Anglo shares rose 16.1% to £25.60 in London trading on Thursday.

BHP’s shares fell as much 4.5% in early trading on Friday. The company’s Australian stock did not trade on Thursday as the Australian share market was closed for a holiday. The benchmark S&P/ASX200 materials index was down 1.6%.

Questions about jurisdictional risks in South Africa and other regions, and concerns that Anglo American’s businesses are lower margin than BHP’s led to a share sell off, said RBC analyst Kaan Peker in Sydney.

“That uncertainty I think is resulting in a bit of a reduction on what investors are willing to pay for forward earnings,” Peker said.

Some BHP investors also remained to be convinced over the merits of the deal.

“I am a bit surprised that the deal is not an agreed deal. It likely means BHP will need to offer more to win over shareholders and management and risks creating unhelpful animosity,” said Portfolio Manager Brenton Saunders at Pendal.

“The deal is complicated in that Anglo has a complicated structure with a number of moving parts like AngloPlats, Kumba and De Beers.

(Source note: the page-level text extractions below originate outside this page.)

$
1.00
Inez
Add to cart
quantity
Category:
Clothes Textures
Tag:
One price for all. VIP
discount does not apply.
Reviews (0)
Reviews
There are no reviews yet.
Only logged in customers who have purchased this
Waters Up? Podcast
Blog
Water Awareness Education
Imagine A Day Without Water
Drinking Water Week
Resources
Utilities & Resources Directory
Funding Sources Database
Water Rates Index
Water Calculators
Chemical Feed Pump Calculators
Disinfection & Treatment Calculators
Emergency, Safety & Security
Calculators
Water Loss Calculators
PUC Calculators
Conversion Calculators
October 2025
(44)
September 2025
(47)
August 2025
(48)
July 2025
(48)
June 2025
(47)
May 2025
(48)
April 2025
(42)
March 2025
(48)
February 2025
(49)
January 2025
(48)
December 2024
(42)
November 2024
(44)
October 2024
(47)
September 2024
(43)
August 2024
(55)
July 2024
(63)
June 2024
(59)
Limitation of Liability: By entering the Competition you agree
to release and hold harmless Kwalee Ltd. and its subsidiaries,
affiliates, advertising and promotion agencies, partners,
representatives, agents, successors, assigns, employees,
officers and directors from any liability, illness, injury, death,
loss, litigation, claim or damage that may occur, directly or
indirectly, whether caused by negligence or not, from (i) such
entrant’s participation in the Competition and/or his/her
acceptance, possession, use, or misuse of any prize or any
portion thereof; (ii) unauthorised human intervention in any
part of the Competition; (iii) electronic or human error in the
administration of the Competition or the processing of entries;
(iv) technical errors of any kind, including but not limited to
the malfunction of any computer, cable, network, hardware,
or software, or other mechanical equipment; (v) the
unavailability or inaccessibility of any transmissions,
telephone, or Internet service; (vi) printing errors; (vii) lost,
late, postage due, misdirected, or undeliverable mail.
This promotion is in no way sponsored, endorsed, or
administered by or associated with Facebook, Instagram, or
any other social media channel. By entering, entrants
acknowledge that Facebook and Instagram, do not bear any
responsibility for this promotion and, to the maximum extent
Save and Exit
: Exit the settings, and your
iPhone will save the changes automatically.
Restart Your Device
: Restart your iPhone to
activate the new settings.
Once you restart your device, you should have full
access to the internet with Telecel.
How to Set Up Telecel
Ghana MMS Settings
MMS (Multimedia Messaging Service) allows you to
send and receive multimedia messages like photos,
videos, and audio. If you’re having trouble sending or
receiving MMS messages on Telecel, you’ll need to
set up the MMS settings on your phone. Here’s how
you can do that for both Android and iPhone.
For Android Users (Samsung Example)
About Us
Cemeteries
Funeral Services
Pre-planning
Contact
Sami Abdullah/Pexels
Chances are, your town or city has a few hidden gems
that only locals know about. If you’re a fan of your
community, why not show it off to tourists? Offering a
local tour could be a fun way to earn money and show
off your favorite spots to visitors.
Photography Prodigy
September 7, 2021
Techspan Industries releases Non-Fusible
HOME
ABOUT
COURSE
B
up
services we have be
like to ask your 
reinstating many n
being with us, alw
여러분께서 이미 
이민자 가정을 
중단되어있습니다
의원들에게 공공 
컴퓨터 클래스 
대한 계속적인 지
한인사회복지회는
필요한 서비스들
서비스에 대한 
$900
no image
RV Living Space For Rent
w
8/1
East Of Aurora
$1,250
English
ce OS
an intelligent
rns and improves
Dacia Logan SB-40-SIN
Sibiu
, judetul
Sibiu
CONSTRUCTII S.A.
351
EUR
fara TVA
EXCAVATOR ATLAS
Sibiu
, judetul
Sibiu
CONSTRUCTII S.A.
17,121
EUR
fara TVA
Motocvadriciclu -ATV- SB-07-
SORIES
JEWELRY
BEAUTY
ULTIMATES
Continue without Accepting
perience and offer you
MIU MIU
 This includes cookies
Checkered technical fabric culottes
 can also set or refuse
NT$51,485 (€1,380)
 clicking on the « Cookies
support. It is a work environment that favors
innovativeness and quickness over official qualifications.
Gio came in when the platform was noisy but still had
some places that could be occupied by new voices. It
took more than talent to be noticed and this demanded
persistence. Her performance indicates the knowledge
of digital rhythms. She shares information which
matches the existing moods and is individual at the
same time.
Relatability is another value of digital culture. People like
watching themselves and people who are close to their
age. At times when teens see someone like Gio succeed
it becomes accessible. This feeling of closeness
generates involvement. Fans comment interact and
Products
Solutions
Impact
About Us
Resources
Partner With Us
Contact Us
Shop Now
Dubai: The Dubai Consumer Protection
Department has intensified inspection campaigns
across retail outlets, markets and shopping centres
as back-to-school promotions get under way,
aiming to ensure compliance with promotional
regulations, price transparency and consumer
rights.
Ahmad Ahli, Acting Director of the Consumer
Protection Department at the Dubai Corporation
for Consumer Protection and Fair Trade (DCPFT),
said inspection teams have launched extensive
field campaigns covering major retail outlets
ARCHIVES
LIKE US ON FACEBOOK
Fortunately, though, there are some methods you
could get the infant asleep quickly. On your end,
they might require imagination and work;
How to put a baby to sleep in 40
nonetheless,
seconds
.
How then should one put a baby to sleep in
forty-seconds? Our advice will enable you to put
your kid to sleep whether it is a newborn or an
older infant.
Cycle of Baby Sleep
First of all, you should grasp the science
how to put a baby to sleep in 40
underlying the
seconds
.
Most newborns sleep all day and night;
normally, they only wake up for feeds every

It’s not clear how BHP adds value to the deal if it is required to offer considerably more.”

Consensus is growing that BHP will have to sweeten its offer to get the deal done. BHP has until May 22 to make a binding bid.

Anglo American’s management does not consider a proposed $39-billion takeover offer from BHP Group, as attractive, two sources told Reuters, as some investors and analysts dismissed it as opportunistic.

BHP CEO Mike Henry and executives including CFO Vandita Pant will be briefing investors next week, fund managers said. BHP did not immediately respond to a request for comment on the meetings.

A deal, if successful, would be the largest mining takeover globally in 2024 and in the top ten largest deals for the sector ever, according to LSEG data.

Under its plan, BHP plans to spin out Anglo’s iron ore and platinum assets in South Africa, where BHP, the world’s largest listed miner, has no activities.